Sur son trajet retour du golfe d’Oman, le porte-avions Charles de Gaulle a eu l’opportunité de mener à bien cette opération de tir du fait du passage à proximité du champ de tir grec de Keravia. La Marine Nationale a profité de ce contexte pour valider la capacité à emporter deux bombes AASM 1000 par des Rafale Marine F4.

Ainsi deux Rafale M armés chacun de deux bombes ont décollé du porte-avions, mis en œuvre par le groupe aérien embarqué avec l’appui du Centre d’expérimentations pratiques et de réception de l’aéronautique navale (CEPA/10S).

Un précédent essai en décembre dernier avait vu le Rafale emporté une seule bombe.

Le groupe aérien a donc catapulté deux Rafale M armés avec de deux AASM 1000 chacun, d’une nacelle Talios, de deux missiles MICA et de deux réservoirs externes pour l’autonomie.

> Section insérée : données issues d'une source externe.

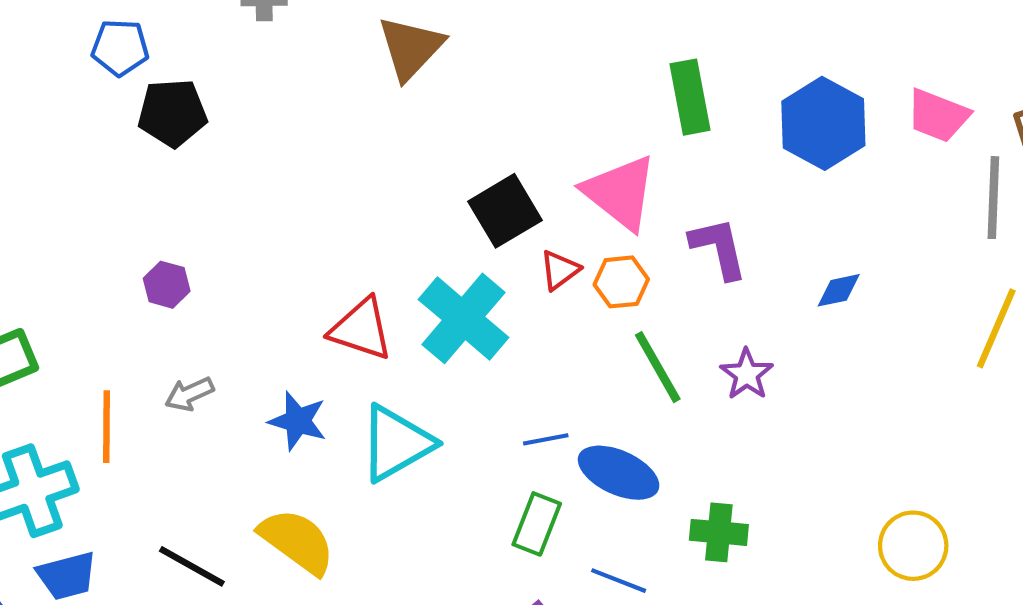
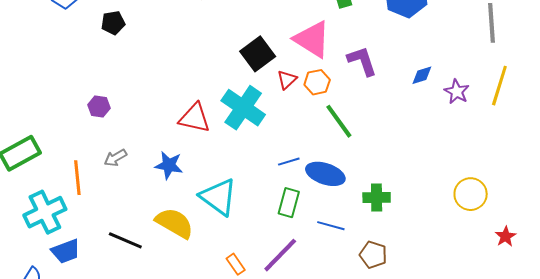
black pentagon: (172, 113) -> (113, 23), moved, size x0.7
purple star: (747, 374) -> (457, 92), moved
cyan triangle: (396, 443) -> (218, 197), moved, turned -48

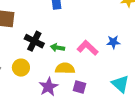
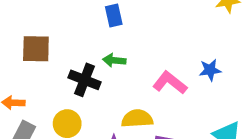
green arrow: (57, 48) -> (114, 60), moved

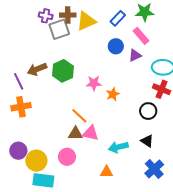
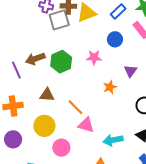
purple triangle: (135, 55) -> (130, 71), moved, turned -32
pink star: (94, 83) -> (94, 57), moved
orange cross: (21, 107) -> (13, 106), moved
brown triangle: (75, 134) -> (47, 95), moved
yellow circle: (36, 161) -> (44, 126), moved

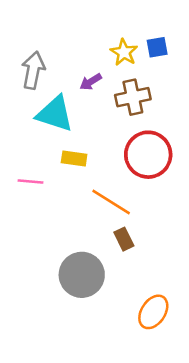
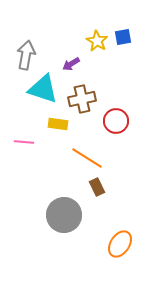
brown cross: (133, 97) -> (82, 99), moved
red circle: (148, 155) -> (116, 121), size x0.7

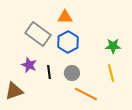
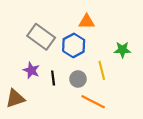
orange triangle: (65, 17) -> (87, 22), moved
yellow line: (111, 73) -> (102, 70), moved

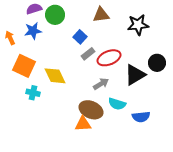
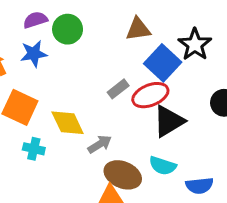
black star: (138, 25) -> (195, 44), turned -30
blue square: (80, 37) -> (163, 63), moved, size x1.6
black triangle: (135, 75) -> (169, 121), moved
gray arrow: (101, 84) -> (100, 144), moved

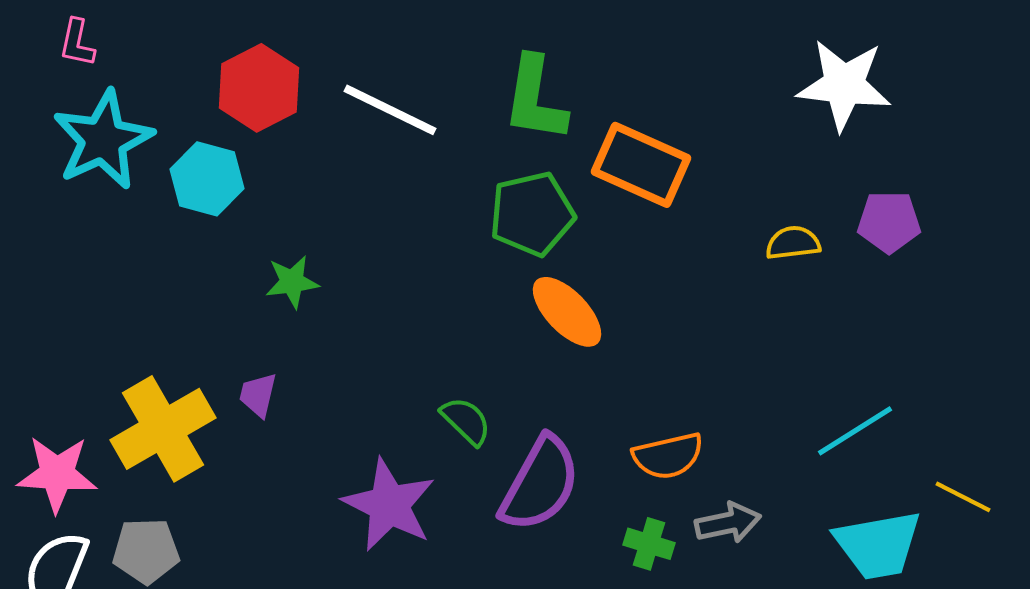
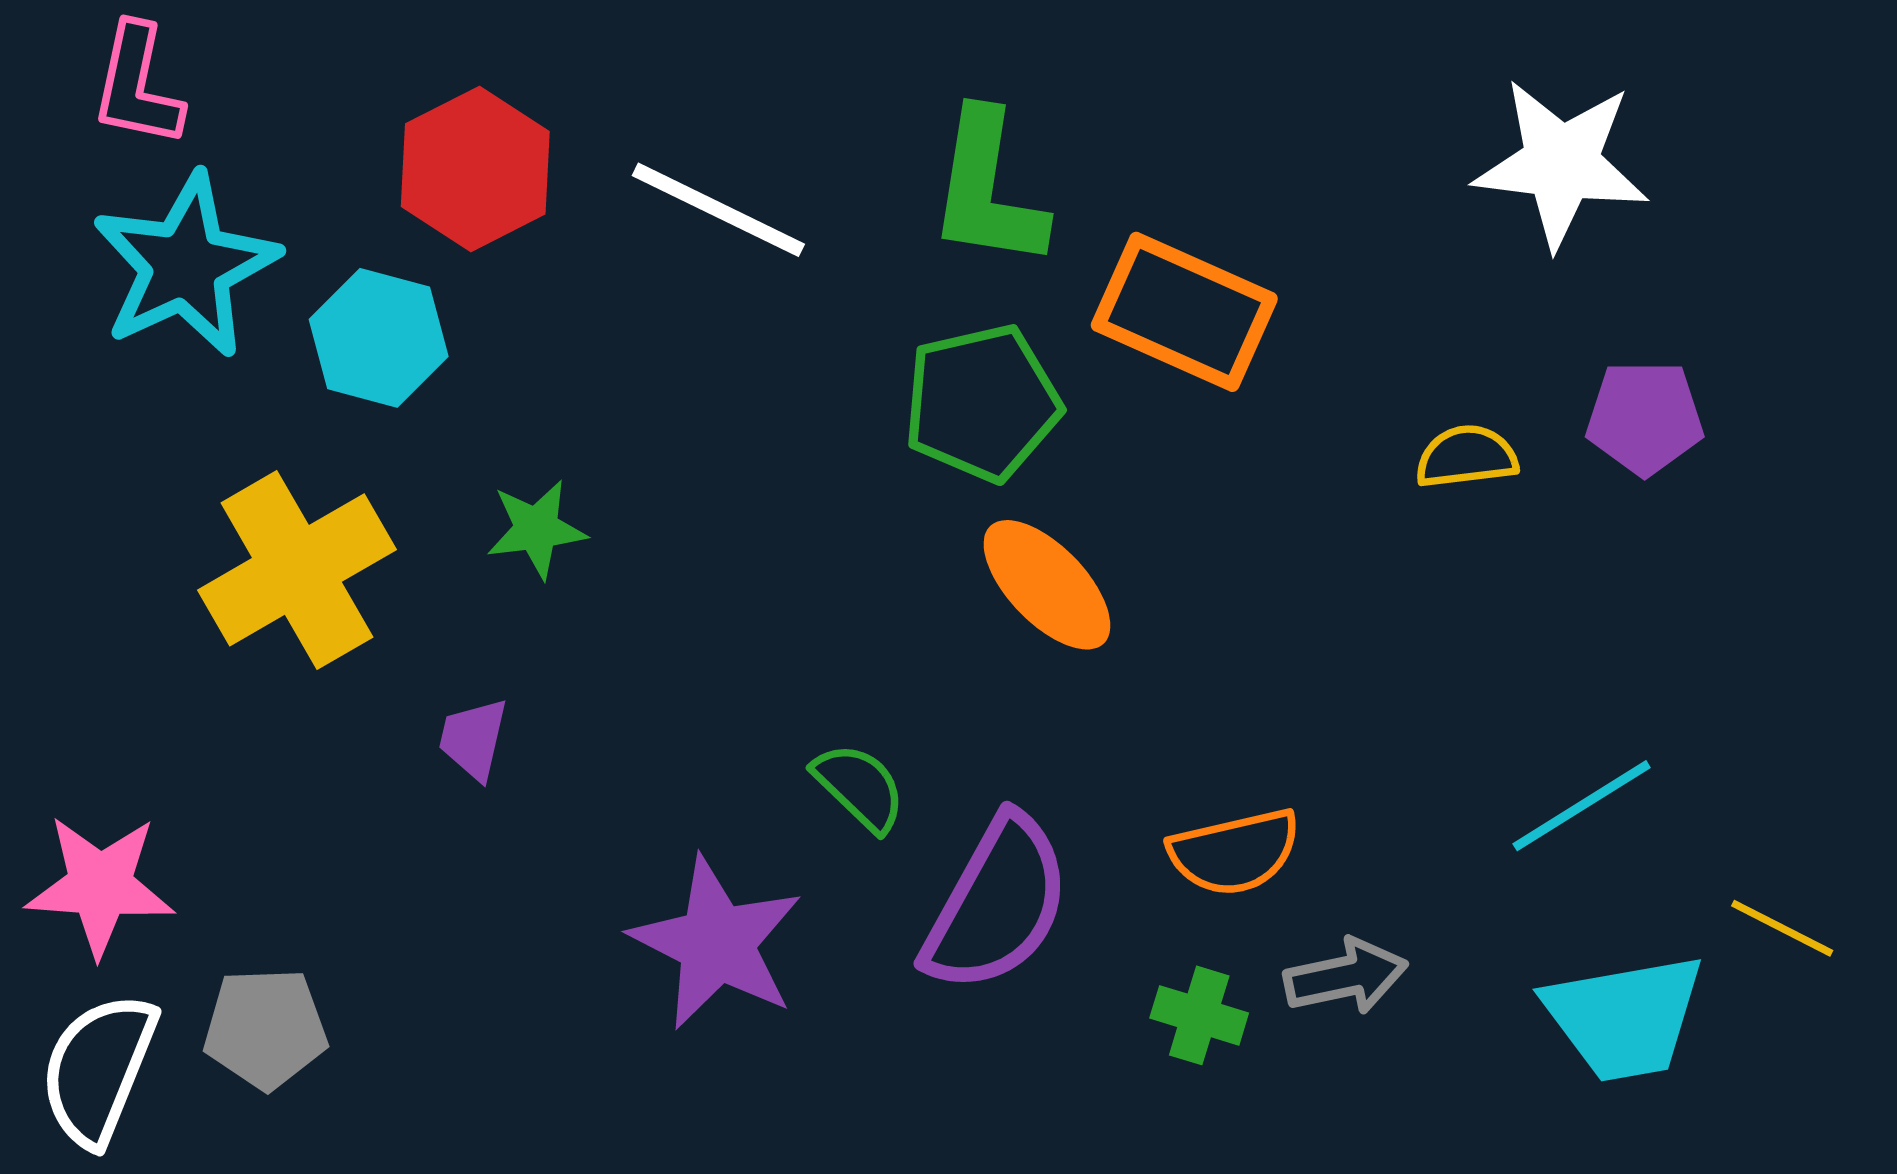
pink L-shape: (77, 43) -> (137, 85), size x1.4
yellow cross: (163, 429) -> (297, 570), moved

Des appareils en configuration « lourde ». Il faut rappeler que le Rafale M dispose de treize (13) points d’emport, dont cinq capables d’être équipé d’armement lourd comme l’AASM 1000 ou de réservoirs externes.

La nacelle de désignation laser TALIOS [TArgeting Long-range Identification Optronic System – système optronique d’identification et de ciblage à longue distance], développée par Thales, a été déclarée opérationnelle en 2020.

L’AASM 1000 est une bombe classique d’une tonne, améliorée avec des kits de guidage GPS et inertiel et d’un kit d’augmentation de portée (jusqu’à 200km). Sa précision est métrique. Seul le Rafale porté au standard F4 peut la mettre en œuvre.

Larguées sur le champ de tir grec de Keravia, les quatre bombes ont toutes touché leur cible.

La Marine qualifie cet essai de « première » qui permet de « valider une nouvelle capacité opérationnelle » et laisse entrevoir une puissance de frappe accrue sans multiplier les sorties.